Online Learning Demands in Max-min Fairness
- URL: http://arxiv.org/abs/2012.08648v1
- Date: Tue, 15 Dec 2020 22:15:20 GMT
- Title: Online Learning Demands in Max-min Fairness
- Authors: Kirthevasan Kandasamy, Gur-Eyal Sela, Joseph E Gonzalez, Michael I
Jordan, Ion Stoica
- Abstract summary: We describe mechanisms for the allocation of a scarce resource among multiple users in a way that is efficient, fair, and strategy-proof.
The mechanism is repeated for multiple rounds and a user's requirements can change on each round.
At the end of each round, users provide feedback about the allocation they received, enabling the mechanism to learn user preferences over time.
- Score: 91.37280766977923
- License: http://arxiv.org/licenses/nonexclusive-distrib/1.0/
- Abstract: We describe mechanisms for the allocation of a scarce resource among multiple
users in a way that is efficient, fair, and strategy-proof, but when users do
not know their resource requirements.
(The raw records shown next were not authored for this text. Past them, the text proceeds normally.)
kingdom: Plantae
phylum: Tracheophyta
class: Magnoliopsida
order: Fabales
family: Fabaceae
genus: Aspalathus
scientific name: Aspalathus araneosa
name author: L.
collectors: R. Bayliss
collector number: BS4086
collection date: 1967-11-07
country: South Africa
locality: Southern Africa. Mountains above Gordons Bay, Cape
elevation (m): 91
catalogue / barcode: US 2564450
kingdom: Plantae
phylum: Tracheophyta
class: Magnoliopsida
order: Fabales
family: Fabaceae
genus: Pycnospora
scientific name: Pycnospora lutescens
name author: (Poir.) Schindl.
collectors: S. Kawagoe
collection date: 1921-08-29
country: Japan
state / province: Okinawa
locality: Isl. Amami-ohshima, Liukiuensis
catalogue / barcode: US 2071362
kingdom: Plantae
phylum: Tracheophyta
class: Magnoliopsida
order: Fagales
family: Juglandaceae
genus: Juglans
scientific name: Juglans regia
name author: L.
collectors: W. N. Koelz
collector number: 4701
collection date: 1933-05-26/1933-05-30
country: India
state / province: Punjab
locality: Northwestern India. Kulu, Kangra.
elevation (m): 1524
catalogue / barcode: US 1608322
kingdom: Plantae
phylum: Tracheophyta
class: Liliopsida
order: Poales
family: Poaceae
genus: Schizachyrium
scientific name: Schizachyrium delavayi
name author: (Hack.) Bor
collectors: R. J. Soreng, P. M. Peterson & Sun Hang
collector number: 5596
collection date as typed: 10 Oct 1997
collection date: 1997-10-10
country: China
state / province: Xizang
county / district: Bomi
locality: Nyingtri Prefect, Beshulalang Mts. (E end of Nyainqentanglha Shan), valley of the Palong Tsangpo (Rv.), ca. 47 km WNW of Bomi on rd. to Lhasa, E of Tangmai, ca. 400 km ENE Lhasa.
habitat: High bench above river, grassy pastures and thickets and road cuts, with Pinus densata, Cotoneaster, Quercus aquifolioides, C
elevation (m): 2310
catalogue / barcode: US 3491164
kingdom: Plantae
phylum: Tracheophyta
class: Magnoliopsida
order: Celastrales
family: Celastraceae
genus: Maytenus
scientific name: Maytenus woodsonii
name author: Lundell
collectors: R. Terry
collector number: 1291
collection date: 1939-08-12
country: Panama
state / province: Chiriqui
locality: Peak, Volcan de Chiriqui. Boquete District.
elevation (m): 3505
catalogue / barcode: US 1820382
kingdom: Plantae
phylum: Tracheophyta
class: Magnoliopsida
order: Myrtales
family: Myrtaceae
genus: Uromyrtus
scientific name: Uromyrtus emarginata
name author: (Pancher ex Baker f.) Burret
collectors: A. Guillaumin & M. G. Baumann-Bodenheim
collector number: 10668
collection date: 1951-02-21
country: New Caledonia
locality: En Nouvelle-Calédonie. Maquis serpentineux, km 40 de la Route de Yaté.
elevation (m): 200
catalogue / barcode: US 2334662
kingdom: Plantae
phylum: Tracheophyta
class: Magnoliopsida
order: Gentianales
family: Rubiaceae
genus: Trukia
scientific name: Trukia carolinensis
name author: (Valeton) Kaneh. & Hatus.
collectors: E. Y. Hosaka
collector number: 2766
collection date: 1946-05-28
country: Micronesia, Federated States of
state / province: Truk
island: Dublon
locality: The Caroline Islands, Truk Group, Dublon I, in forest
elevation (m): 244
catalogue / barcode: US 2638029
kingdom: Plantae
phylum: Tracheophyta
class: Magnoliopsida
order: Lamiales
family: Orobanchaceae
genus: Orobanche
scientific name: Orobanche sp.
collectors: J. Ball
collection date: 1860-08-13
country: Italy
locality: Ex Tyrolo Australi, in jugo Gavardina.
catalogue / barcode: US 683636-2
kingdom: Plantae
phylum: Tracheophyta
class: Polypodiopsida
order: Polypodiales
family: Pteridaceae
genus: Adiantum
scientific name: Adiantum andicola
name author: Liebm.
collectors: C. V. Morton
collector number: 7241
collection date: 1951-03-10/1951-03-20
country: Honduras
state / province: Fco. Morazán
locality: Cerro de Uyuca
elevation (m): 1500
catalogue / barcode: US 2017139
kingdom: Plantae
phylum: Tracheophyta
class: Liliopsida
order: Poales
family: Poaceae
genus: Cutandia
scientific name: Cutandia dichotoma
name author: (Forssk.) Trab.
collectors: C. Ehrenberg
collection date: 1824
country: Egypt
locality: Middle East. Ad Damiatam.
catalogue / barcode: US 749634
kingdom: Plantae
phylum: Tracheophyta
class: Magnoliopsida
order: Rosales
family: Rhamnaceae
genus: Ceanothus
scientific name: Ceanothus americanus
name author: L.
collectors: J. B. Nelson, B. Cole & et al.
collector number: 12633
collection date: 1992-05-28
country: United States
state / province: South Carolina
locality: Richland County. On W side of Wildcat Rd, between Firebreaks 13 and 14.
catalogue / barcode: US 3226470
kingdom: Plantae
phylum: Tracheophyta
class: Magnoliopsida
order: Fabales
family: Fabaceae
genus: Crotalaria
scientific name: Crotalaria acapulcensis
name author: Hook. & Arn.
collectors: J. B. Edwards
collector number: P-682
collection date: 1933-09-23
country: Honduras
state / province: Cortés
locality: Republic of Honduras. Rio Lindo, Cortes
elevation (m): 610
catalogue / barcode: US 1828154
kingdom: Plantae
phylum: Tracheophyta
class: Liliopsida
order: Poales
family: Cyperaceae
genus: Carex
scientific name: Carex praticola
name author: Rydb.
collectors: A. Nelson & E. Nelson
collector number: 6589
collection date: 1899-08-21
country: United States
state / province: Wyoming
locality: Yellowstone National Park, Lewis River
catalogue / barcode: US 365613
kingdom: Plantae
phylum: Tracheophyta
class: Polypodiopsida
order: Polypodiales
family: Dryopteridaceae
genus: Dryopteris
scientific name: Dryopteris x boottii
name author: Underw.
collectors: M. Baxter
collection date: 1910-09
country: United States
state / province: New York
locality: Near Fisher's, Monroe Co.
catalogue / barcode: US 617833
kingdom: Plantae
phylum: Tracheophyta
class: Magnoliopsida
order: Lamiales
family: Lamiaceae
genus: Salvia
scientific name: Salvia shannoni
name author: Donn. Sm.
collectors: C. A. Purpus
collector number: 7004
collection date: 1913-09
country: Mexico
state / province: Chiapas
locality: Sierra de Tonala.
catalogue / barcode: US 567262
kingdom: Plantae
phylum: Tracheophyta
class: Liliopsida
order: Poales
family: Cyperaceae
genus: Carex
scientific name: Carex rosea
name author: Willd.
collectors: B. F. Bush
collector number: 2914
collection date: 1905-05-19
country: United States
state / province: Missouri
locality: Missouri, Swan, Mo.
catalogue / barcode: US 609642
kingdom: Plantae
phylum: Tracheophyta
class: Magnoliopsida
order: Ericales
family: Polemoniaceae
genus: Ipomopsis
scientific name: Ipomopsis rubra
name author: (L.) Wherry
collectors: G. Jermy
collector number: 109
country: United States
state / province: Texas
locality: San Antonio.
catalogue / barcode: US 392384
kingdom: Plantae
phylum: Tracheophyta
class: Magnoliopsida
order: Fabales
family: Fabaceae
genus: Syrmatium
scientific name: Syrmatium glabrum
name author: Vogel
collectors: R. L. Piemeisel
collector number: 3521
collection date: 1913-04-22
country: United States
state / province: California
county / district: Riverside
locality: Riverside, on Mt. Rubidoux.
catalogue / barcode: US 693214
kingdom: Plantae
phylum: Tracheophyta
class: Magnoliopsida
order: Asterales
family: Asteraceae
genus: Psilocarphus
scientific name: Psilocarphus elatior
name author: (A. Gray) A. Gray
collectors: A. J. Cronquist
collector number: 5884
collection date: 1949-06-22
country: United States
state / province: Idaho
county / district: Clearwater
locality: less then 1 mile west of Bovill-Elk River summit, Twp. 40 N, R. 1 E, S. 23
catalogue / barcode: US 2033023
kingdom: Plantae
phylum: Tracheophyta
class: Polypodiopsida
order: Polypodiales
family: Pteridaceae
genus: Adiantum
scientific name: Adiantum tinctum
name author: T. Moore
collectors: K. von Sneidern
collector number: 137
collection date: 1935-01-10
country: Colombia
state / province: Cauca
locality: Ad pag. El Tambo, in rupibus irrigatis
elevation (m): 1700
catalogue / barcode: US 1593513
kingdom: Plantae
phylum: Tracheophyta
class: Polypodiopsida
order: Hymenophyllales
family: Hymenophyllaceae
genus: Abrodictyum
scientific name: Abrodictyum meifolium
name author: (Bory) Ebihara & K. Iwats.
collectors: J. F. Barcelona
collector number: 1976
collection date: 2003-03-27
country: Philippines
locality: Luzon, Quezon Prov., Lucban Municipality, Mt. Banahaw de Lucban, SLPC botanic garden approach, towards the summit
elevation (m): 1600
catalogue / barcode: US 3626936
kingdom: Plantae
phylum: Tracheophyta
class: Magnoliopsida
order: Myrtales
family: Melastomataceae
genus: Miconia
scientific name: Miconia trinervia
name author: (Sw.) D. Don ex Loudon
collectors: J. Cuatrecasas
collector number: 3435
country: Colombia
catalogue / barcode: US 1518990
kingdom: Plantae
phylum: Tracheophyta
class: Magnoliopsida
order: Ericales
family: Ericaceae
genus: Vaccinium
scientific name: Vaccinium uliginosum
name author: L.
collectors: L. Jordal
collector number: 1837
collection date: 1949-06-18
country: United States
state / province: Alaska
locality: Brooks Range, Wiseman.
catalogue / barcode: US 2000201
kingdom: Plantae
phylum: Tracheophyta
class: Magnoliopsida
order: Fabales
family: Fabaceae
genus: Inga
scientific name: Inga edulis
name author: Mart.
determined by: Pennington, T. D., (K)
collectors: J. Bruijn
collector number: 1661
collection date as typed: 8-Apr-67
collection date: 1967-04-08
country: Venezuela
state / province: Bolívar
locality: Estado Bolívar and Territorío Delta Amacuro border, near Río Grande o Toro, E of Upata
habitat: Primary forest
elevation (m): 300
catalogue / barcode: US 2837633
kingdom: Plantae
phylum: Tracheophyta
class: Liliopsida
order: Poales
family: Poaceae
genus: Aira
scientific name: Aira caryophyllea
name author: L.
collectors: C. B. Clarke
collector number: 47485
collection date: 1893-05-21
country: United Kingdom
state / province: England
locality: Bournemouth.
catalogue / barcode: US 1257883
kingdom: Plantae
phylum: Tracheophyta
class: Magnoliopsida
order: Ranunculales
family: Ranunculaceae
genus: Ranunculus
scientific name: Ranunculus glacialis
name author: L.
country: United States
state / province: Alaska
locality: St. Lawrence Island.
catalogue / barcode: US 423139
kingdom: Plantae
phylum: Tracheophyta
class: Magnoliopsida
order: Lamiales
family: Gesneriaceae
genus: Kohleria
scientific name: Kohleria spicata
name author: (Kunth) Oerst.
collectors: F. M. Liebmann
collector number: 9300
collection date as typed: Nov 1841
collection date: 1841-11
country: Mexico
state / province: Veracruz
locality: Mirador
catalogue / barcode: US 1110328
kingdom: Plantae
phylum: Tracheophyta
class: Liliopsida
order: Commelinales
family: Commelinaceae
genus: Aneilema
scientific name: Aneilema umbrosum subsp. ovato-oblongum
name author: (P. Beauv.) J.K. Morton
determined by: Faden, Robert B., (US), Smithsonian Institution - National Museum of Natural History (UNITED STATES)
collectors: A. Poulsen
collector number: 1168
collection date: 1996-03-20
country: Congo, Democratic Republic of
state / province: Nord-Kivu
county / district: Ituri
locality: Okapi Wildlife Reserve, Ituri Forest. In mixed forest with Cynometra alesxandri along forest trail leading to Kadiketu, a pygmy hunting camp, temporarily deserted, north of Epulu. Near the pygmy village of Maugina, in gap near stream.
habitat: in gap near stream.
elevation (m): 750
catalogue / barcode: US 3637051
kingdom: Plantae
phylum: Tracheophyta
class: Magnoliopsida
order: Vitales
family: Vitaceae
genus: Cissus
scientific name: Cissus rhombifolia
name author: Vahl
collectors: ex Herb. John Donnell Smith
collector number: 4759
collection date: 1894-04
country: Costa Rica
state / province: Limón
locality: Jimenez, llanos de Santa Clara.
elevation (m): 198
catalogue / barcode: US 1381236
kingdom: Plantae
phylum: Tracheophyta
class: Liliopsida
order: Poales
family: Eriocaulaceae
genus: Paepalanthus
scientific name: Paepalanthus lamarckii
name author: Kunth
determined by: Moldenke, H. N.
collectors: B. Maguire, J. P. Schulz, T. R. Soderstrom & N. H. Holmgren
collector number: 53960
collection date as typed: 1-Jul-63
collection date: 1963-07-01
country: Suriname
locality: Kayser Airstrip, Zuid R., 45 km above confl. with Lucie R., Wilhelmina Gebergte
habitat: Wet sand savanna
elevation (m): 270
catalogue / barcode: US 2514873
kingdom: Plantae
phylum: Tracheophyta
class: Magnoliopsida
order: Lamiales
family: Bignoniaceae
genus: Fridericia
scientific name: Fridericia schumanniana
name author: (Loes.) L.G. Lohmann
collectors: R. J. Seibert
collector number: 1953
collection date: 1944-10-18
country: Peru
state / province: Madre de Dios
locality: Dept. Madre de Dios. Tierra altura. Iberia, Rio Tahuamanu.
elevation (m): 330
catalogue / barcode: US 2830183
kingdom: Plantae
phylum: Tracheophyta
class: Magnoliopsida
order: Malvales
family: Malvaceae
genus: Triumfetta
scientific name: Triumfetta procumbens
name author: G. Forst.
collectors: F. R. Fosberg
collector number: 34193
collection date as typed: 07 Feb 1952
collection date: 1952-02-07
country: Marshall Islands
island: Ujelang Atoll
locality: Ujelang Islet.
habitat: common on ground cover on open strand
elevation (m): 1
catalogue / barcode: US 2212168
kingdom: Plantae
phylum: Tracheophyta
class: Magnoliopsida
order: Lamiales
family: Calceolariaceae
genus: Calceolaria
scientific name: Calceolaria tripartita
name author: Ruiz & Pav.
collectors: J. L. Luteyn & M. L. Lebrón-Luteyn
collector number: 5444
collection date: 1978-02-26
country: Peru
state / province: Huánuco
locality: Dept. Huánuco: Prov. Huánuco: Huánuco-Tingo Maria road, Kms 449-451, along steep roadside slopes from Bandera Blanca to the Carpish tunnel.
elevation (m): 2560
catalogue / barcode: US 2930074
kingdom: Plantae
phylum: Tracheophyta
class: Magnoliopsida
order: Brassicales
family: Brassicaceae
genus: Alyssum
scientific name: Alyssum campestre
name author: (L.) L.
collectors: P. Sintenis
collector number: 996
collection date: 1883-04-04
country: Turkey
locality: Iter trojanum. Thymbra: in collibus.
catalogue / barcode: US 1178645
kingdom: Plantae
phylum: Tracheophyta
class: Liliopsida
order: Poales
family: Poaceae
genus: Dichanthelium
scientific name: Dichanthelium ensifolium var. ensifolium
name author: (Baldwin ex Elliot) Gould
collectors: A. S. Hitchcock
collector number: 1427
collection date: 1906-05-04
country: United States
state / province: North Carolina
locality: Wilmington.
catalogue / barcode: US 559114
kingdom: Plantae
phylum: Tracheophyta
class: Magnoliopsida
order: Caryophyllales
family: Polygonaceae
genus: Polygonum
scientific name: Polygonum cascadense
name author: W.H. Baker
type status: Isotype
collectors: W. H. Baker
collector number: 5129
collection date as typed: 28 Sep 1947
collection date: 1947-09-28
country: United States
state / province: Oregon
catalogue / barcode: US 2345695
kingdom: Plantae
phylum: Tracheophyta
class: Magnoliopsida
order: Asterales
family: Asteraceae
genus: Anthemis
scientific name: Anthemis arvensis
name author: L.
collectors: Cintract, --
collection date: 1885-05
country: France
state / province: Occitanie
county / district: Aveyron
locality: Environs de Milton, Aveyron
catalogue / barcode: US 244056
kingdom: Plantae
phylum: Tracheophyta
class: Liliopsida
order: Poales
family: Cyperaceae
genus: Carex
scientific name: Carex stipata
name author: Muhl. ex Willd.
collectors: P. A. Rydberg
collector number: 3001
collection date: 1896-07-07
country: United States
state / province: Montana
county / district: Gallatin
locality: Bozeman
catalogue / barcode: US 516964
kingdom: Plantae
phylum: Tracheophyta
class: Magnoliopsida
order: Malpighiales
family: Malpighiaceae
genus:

The mechanism is repeated for multiple
rounds and a user's requirements can change on each round. At the end of each
round, users provide feedback about the allocation they received, enabling the
mechanism to learn user preferences over time. Such situations are common in
the shared usage of a compute cluster among many users in an organisation,
where all teams may not precisely know the amount of resources needed to
execute their jobs. By understating their requirements, users will receive less
than they need and consequently not achieve their goals. By overstating them,
they may siphon away precious resources that could be useful to others in the
organisation. We formalise this task of online learning in fair division via
notions of efficiency, fairness, and strategy-proofness applicable to this
setting, and study this problem under three types of feedback: when the users'
observations are deterministic, when they are stochastic and follow a
parametric model, and when they are stochastic and nonparametric. We derive
mechanisms inspired by the classical max-min fairness procedure that achieve
these requisites, and quantify the extent to which they are achieved via
asymptotic rates. We corroborate these insights with an experimental evaluation
on synthetic problems and a web-serving task.